As gripping and eye-opening as Lucky is, it cannot be considered the full story of how Joe Biden defeated Donald Trump. It seems a tad odd that Allen and Parnes only refer to Trump’s Operation Warp Speed in their preface, and not by name. There is no mention of Tara Reade, who in March 2020 accused Biden of sexually assaulting her back in 1993 when she worked in his Senate office. It took the New York Times 19 days to run the story, and then only to cast doubt on Reade’s honesty. For a party identified closely with the #MeToo mantra that every woman must be believed, it’s mystifying how Allen and Parnes chose not to write about the controversy generated by Reade’s allegations.

Nor is there mention of Mike Podhorzer’s clandestine campaign throughout 2020 to ensure Trump lost the election. It wasn’t until February 4, 2021, that Americans learned from Time magazine about the shadow effort on the part of Democratic operatives, organized labor, big business, Never Trump Republicans, and social activists to oppose Trump’s alleged assault on democracy through skillful use of the media and election laws.

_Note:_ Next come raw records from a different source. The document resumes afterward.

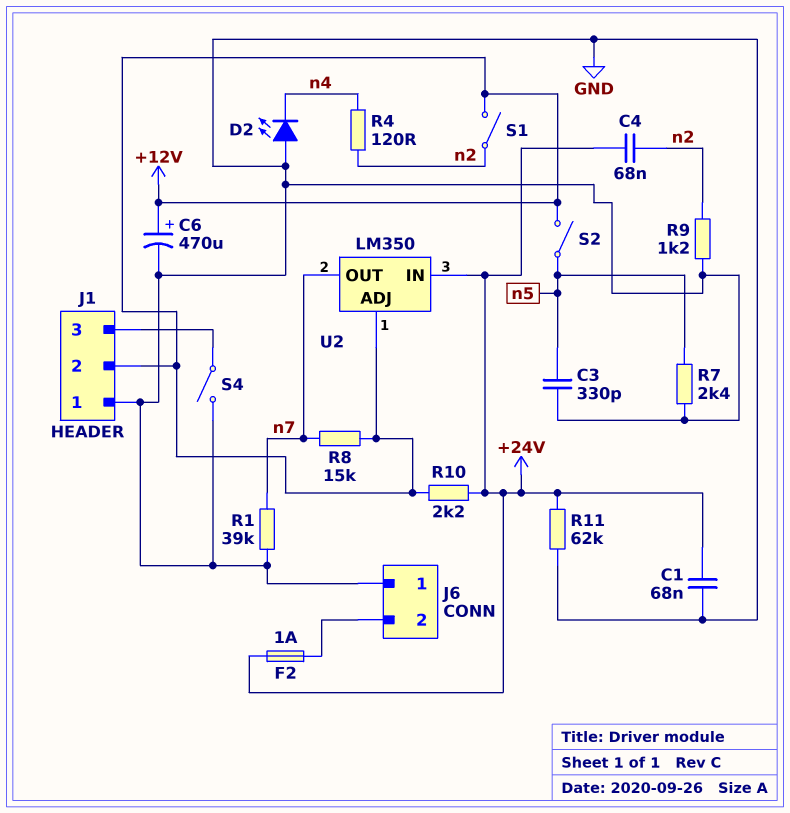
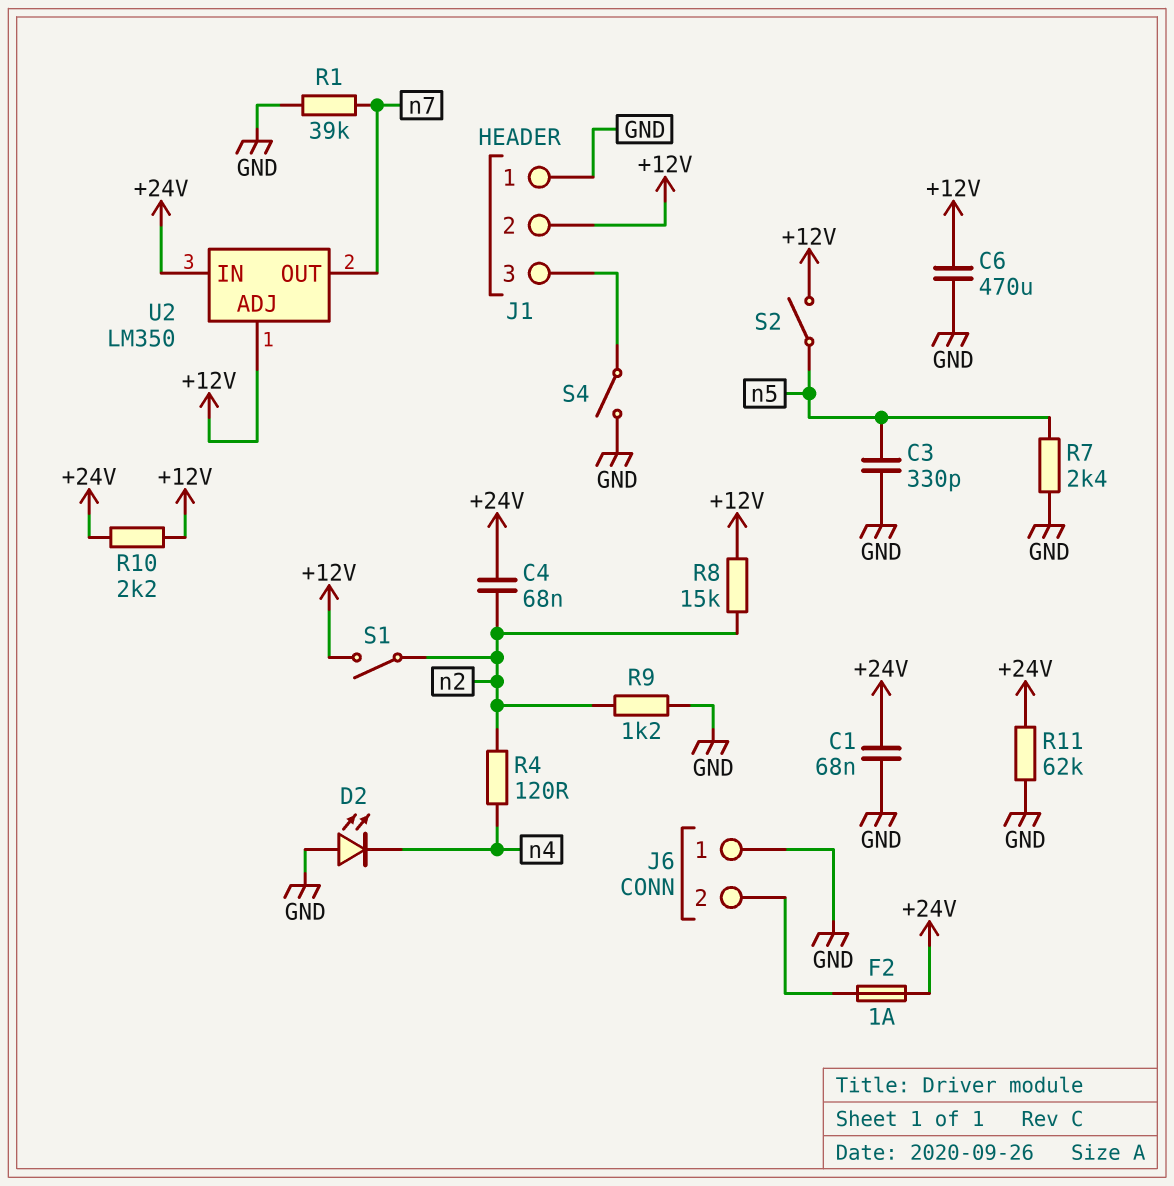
C6: 470uF (plus +12V, minus GND) -> 470uF (+12V, GND)
R8: 15k (+12V, n7) -> 15k (+12V, n2)

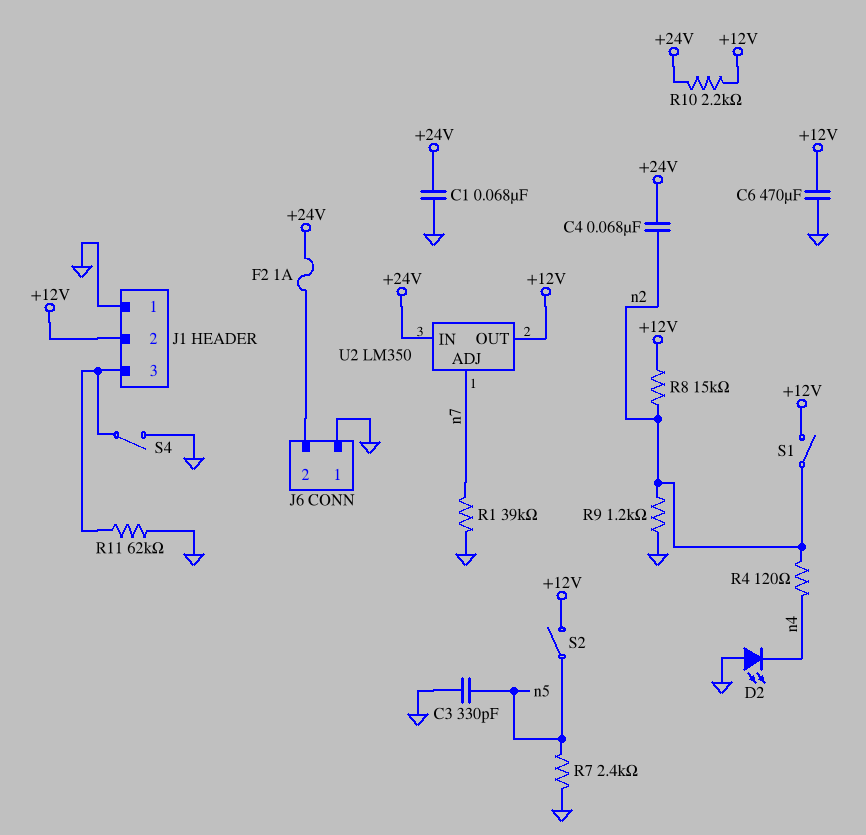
R11: 62k (+24V, GND) -> 62k (GND, J1/3)
U2 pin ADJ: +12V -> n7
U2 pin OUT: n7 -> +12V

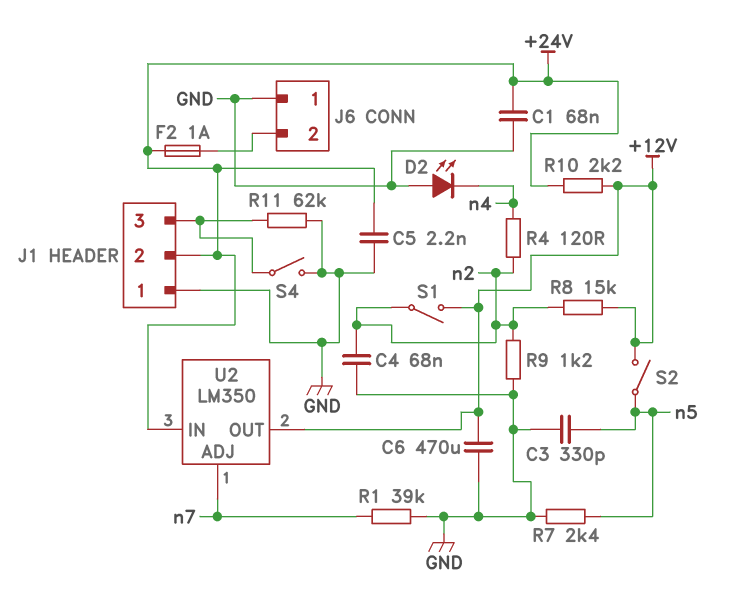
C4: 68nF (+24V, n2) -> 68nF (GND, n2)
C5: none -> 2.2nF (+24V, GND)
J1 pin 2: +12V -> +24V

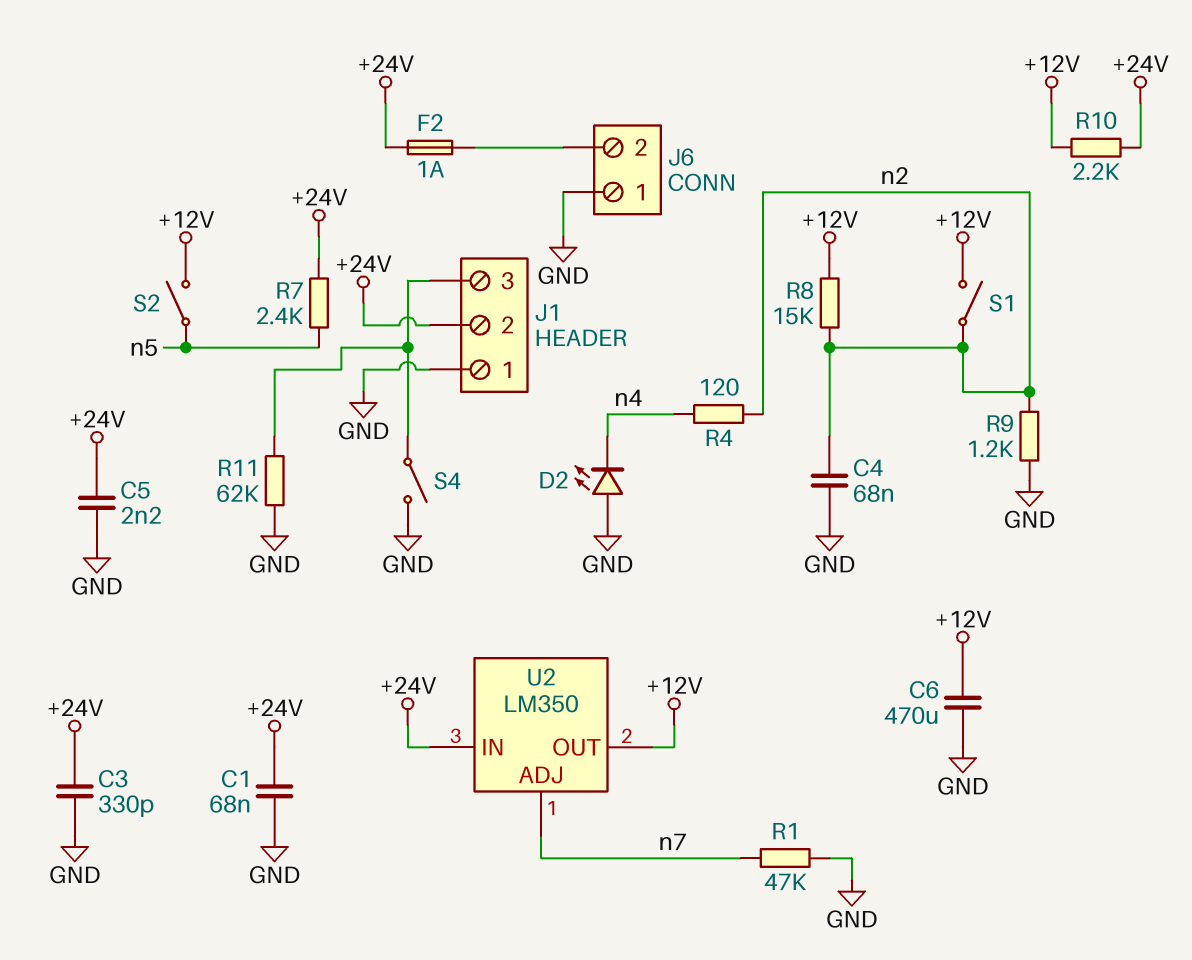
C3: 330pF (GND, n5) -> 330pF (+24V, GND)
R1: 39k (GND, n7) -> 47k (GND, n7)
R7: 2.4k (GND, n5) -> 2.4k (+24V, n5)

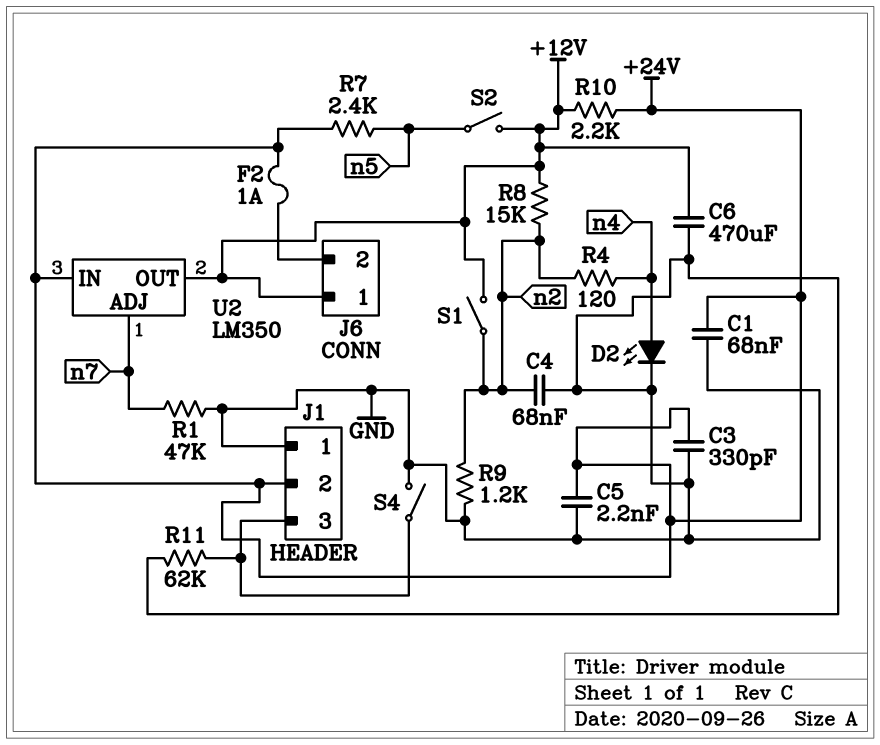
D2: LED (A GND, K n4) -> LED (A n4, K GND)
J6 pin 1: GND -> +12V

Podhorzer’s campaign billed itself as bipartisan and intended solely to defend the “integrity” of the election, but its anti-Trump animus was never in doubt.

Last, but not least, Twitter and Facebook took the “unusual steps,” in the Washington Post’s own words, of blocking an October article in the New York Post about Hunter Biden’s laptop and its emails, while also temporarily locking the accounts of White House press secretary Kayleigh McEnany, the New York Post, and the Trump campaign. The tech giants defended the move, saying that they didn’t want a “hack and leak” situation swinging an election. Media efforts to keep the Hunter Biden news from the eyes of voters surely deserved some attention in Lucky.

In other words, Joe Biden may have been lucky thanks to the timing of the pandemic, but he also had powerful forces working behind the scenes to get him across the finish line. Allen and Parnes are right that Biden’s “bland message and blank agenda” enabled many voters to project onto him their hopes for a better future. Many imagined that Biden offered a return to a pre-Trump era. The reality, as 2021 confirms, is different. Amid talk of statehood for the District of Columbia, an unprecedented $1.9 trillion stimulus plan, and legislation designed to legalize ballot harvesting and protect gender identity under the 1964 Civil Rights Act, many Americans justifiably might wonder if this is what they voted for.

Ian Dowbiggin is a professor of history at the University of Prince Edward Island.